BEGIN Entries shown

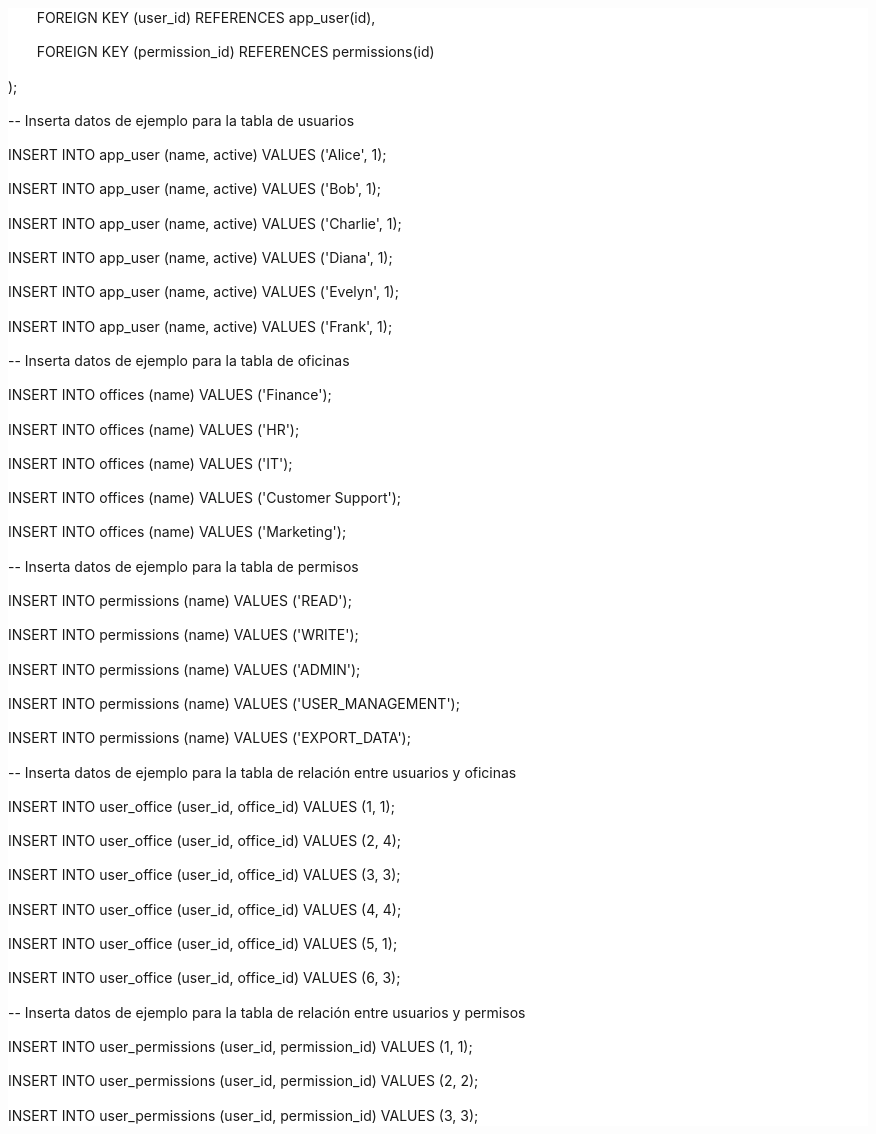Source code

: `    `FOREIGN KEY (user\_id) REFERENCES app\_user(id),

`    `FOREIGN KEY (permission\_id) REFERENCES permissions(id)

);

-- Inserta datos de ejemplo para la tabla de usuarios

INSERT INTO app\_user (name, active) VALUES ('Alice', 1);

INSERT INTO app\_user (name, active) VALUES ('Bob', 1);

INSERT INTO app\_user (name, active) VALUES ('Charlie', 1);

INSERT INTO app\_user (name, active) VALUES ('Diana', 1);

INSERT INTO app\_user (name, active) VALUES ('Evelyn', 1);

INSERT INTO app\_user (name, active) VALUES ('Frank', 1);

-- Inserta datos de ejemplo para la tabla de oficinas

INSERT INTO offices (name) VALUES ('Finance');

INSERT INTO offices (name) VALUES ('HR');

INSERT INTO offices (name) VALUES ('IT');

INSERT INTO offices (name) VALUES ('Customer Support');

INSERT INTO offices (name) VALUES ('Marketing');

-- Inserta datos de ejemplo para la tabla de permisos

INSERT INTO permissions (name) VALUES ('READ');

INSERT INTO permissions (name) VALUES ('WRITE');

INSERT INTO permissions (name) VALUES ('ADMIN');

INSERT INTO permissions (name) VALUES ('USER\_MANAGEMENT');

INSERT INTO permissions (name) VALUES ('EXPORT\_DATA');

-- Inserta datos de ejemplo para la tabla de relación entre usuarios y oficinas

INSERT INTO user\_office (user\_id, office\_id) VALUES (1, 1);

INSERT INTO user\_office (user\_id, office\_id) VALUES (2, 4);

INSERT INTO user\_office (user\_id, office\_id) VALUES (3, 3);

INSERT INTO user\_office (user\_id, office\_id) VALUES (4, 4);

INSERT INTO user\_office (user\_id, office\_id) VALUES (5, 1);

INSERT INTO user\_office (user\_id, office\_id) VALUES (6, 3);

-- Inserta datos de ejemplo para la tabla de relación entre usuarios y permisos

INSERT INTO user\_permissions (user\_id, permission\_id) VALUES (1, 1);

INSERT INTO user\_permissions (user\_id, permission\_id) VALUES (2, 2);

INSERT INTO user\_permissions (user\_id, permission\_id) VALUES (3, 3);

END Entries shown

Work instruction » Wherever the string "entre" appears in the records above, copy the line it sits in.

Written solution »
-- Inserta datos de ejemplo para la tabla de relación entre usuarios y oficinas
-- Inserta datos de ejemplo para la tabla de relación entre usuarios y permisos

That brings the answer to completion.